I just love visiting factories. After finishing my Southern Road trip, I've now been to 99. I went on my first plant tour when I was 8 years old, and my family went to visit Ford's Rouge plant in Dearborn, Michigan.
Like me, you can visit many of the car plants that have been built in the South over the past 20 years. (See here
for a list – and companies are adding tours all the time.) But, what are you actually going to see?
Here are some tips to help you understand what to look for.
1) Robots. Hands down, people who go on plant tours want to see robots. And you'll see plenty at Mercedes-Benz in Tuscaloosa, Alabama. Pretty soon, it will have 1,000 robots in its body shop. It has some of the most interesting uses for robots of any plant in the South. It actually hands them upside down, so they're easier to repair and maintain. Robots do a variety of things on the assembly line, but they're primarily used to weld things together. Don't let the sparks scare you.
2) Organization. Felix Unger of the Odd Couple would love going on a plant tour. It's the primary example of how things are organized to reach an outcome. When you're on a plant tour, look at how parts are arranged on the side the assembly line – and also look to see whether there are many parts at all. In some plants, big pieces of a car, like the dashboard, are now delivered to workers in one module.
3) Atmosphere. Is the plant well lit? Is it hot, or cool and does it smell? Odor is a problem in engine plants, like Toyota's factory in Huntsville, Alabama. The women who work there don't bring their purses inside, because the smell gets into leather. (That odor is coolant, which is used because there is so much metal being processed.) On the flip side, I don't think I've ever seen cleaner plants than Toyota in Tupelo, Mississippi, BMW in Greenville, South Carolina, or Mercedes.
4) Flow. Car plants have a particular flow. The biggest ones, like Hyundai, in Montgomery, Alabama, start with stamping plants, where they make the hoods and sides and trunks from big coils of steel. All the metal pieces get put together before they go through the paint shop. Then, car companies take the doors off so that workers can get inside and underneath to add parts, without damaging the hinges (or themselves). You'll always see a "wet test" at the end where the car gets sprayed with water to test for leaks.
5) Staging yards. Outside the factory, you may notice a huge lot filled with vehicles – rows and rows of them. This doesn't mean the cars aren't selling. These are called staging yards, where the cars are lined up to be put on rail cars and transport trucks. They're busy places, with cars zooming out of the factory and into the yard. It's fun to see how many different colors are being made and which models are the most popular.
Finally, one last piece of advice FOR you, not about what you'll see.

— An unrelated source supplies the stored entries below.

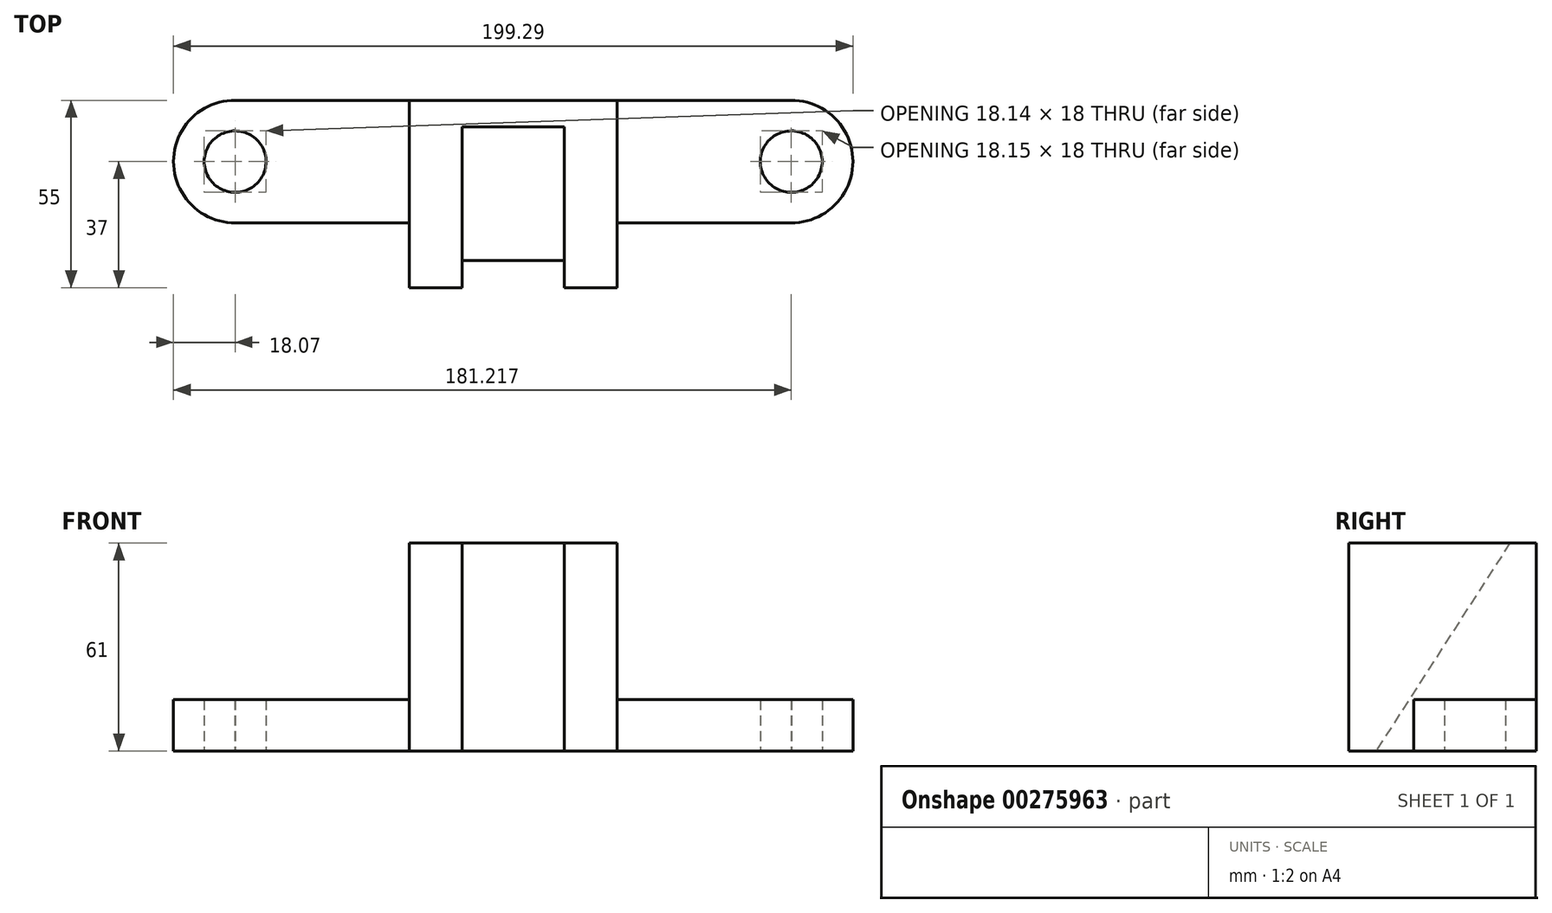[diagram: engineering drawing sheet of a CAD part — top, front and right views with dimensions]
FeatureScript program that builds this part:
annotation { "Feature Type Name" : "Feature", "Feature Type Description" : "" }
export const myFeature = defineFeature(function(context is Context, id is Id, definition is map)
    precondition{}
    {
        {
            var Q0;
            Q0=qCreatedBy(makeId("Front.planeOp"),FACE);
            var sketch = newSketch(context, id + "F0", { "sketchPlane" : qUnion([Q0])});
            skLineSegment(sketch, "E0.bottom", {"start": v(-30.5, 61) * mm, "end": v(30.5, 61) * mm});
            skLineSegment(sketch, "E0.top", {"start": v(-81.5, 0) * mm, "end": v(81.5, 0) * mm});
            skLineSegment(sketch, "E0.left", {"start": v(-81.5, 15) * mm, "end": v(-81.5, 0) * mm});
            skLineSegment(sketch, "E0.right", {"start": v(81.5, 15) * mm, "end": v(81.5, 0) * mm});
            skLineSegment(sketch, "E1.top", {"start": v(-81.5, 15) * mm, "end": v(-30.5, 15) * mm});
            skLineSegment(sketch, "E1.right", {"start": v(-30.5, 61) * mm, "end": v(-30.5, 15) * mm});
            skLineSegment(sketch, "E2.top", {"start": v(81.5, 15) * mm, "end": v(30.5, 15) * mm});
            skLineSegment(sketch, "E2.right", {"start": v(30.5, 61) * mm, "end": v(30.5, 15) * mm});
            skSolve(sketch);
        }
        {
            var Q0;
            Q0 = qSketchRegion(id + "F0", true);
            extrude(context, id + "F1", {"entities" : qUnion([Q0]), "depth" : 55 * mm});
        }
        {
            var Q0;
            Q0=qCreatedBy(makeId("Top.planeOp"),FACE);
            var sketch = newSketch(context, id + "F2", { "sketchPlane" : qUnion([Q0])});
            skCircle(sketch, "E3", {"center": v(-81.64, -18) * mm, "radius": 18 * mm});
            skCircle(sketch, "E4", {"center": v(81.65, -18) * mm, "radius": 18 * mm});
            skPoint(sketch, "E5.orphan", {"position": v(-15, -7.75) * mm});
            skPoint(sketch, "E6.orphan", {"position": v(15, -7.75) * mm});
            skPoint(sketch, "E7.end.orphan", {"position": v(15, -47) * mm});
            skPoint(sketch, "E7.start.orphan", {"position": v(-15, -47) * mm});
            skPoint(sketch, "E8.end.orphan", {"position": v(81.5, -36) * mm});
            skPoint(sketch, "E8.start.orphan", {"position": v(-81.5, -36) * mm});
            skCircle(sketch, "E9", {"center": v(-81.64, -18) * mm, "radius": 9 * mm});
            skCircle(sketch, "E10", {"center": v(81.65, -18) * mm, "radius": 9 * mm});
            skSolve(sketch);
        }
        {
            var Q0;
            Q0 = qSketchRegion(id + "F2", true);
            extrude(context, id + "F3", {"entities" : qUnion([Q0]), "operationType" : NewBodyOperationType.ADD, "depth" : 15 * mm});
        }
        {
            var Q0;
            Q0=qCreatedBy(makeId("Top.planeOp"),FACE);
            var sketch = newSketch(context, id + "F4", { "sketchPlane" : qUnion([Q0])});
            skCircle(sketch, "E11", {"center": v(-81.5, -18) * mm, "radius": 9 * mm});
            skCircle(sketch, "E12", {"center": v(81.5, -18) * mm, "radius": 9 * mm});
            skLineSegment(sketch, "E13.bottom", {"start": v(-81.5, -36) * mm, "end": v(-30.5, -36) * mm});
            skLineSegment(sketch, "E13.top", {"start": v(-81.5, -55) * mm, "end": v(-30.5, -55) * mm});
            skLineSegment(sketch, "E13.left", {"start": v(-81.5, -36) * mm, "end": v(-81.5, -55) * mm});
            skLineSegment(sketch, "E13.right", {"start": v(-30.5, -36) * mm, "end": v(-30.5, -55) * mm});
            skLineSegment(sketch, "E14", {"start": v(81.5, -55) * mm, "end": v(30.5, -55) * mm});
            skPoint(sketch, "E15.right.start.orphan", {"position": v(81.5, -47) * mm});
            skPoint(sketch, "E15.left.start.orphan", {"position": v(30.5, -47) * mm});
            skLineSegment(sketch, "E16", {"start": v(81.5, -36) * mm, "end": v(81.5, -55) * mm});
            skLineSegment(sketch, "E17", {"start": v(30.5, -36) * mm, "end": v(30.5, -55) * mm});
            skLineSegment(sketch, "E18", {"start": v(30.5, -36) * mm, "end": v(81.5, -36) * mm});
            skSolve(sketch);
        }
        {
            var Q0;
            Q0 = qSketchRegion(id + "F4", true);
            extrude(context, id + "F5", {"entities" : qUnion([Q0]), "operationType" : NewBodyOperationType.REMOVE, "depth" : 15 * mm});
        }
        {
            var Q0;
            Q0=makeQuery(id+"F5.boolean.opBoolean","MERGE",FACE,{"derivedFrom":[makeQuery(id+"F1.opExtrude","SWEPT_FACE",FACE,{"disambiguationData":[OSD([sQuery(id+"F0.wireOp",EDGE,"E1.right")])]}),makeQuery(id+"F5.opExtrude","SWEPT_FACE",FACE,{"disambiguationData":[OSD([sQuery(id+"F4.wireOp",EDGE,"E13.right")])]})]});
            var sketch = newSketch(context, id + "F6", { "sketchPlane" : qUnion([Q0])});
            skLineSegment(sketch, "E19", {"start": v(7.75, 61) * mm, "end": v(47, 0) * mm});
            skLineSegment(sketch, "E20", {"start": v(7.75, 61) * mm, "end": v(55, 61) * mm});
            skLineSegment(sketch, "E21", {"start": v(55, 61) * mm, "end": v(55, 0) * mm});
            skLineSegment(sketch, "E22", {"start": v(55, 0) * mm, "end": v(47, 0) * mm});
            skSolve(sketch);
        }
        {
            var Q0;
            Q0 = qSketchRegion(id + "F6", true);
            extrude(context, id + "F7", {"entities" : qUnion([Q0]), "operationType" : NewBodyOperationType.REMOVE, "oppositeDirection" : true, "depth" : 45.5 * mm, "hasSecondDirection" : true, "secondDirectionOppositeDirection" : true, "secondDirectionDepth" : 15.5 * mm});
        }
    });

6) Don't touch anything. You're not in danger of having anything fall on you, but please keep your hands out of the assembly line and don't push any buttons. Also, don't feel like you can help yourself to a free Mercedes emblem or a BMW hubcap. These things are expensive. And, many parts are lined up in sequence. If you somehow walked off with a rear-view mirror, you might wind up delaying the assembly line, and that would be some plant tour to remember.